La causa reale: cosa c’è dietro
Ufficialmente si parla solo di disponibilità limitata. Ma il contesto internazionale suggerisce qualcosa di più ampio.
La possibile causa è legata alla crisi in Medio Oriente e alla chiusura dello Stretto di Hormuz, uno dei passaggi più importanti al mondo per il trasporto di petrolio e carburanti.
Il blocco delle rotte navali ha rallentato l’arrivo delle forniture in Europa. L’ultimo carico significativo è atteso a Rotterdam il 9 aprile, data che coincide proprio con la fine di alcune restrizioni.
Cosa può succedere adesso
Al momento non si registrano cancellazioni massive, ma il rischio è concreto se la situazione dovesse prolungarsi.
Le compagnie potrebbero essere costrette a:
- fare scali tecnici per rifornimento
- ridurre il numero di voli
- modificare tratte e orari.
C’è però un elemento che mitiga il rischio: Air BP Italia non è l’unico fornitore. Questo significa che, in alcuni casi, le compagnie possono rivolgersi ad altri operatori per evitare blocchi operativi.
Un segnale da non sottovalutare
Più che un’emergenza immediata, questa situazione rappresenta un campanello d’allarme. Dimostra quanto il sistema dei trasporti sia vulnerabile agli equilibri internazionali.

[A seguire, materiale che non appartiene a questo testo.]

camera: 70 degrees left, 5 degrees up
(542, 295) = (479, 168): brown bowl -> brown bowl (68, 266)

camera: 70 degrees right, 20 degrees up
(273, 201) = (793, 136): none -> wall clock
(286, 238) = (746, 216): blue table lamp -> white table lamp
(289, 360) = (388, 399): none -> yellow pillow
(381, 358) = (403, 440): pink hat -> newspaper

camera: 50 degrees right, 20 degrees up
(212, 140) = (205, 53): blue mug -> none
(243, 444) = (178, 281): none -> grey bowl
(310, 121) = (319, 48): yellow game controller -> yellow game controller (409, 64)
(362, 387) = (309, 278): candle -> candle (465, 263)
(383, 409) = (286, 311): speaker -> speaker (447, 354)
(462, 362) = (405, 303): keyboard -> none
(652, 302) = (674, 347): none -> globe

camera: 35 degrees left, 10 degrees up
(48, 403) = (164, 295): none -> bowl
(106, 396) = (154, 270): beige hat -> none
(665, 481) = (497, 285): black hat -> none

Anche una crisi lontana può avere effetti diretti e rapidi sulla vita quotidiana, arrivando fino agli aeroporti italiani.
Disponibilità limitata, priorità selettive, autonomia ridotta: sono queste le parole chiave che raccontano una situazione ancora sotto controllo, ma che merita attenzione nei prossimi giorni.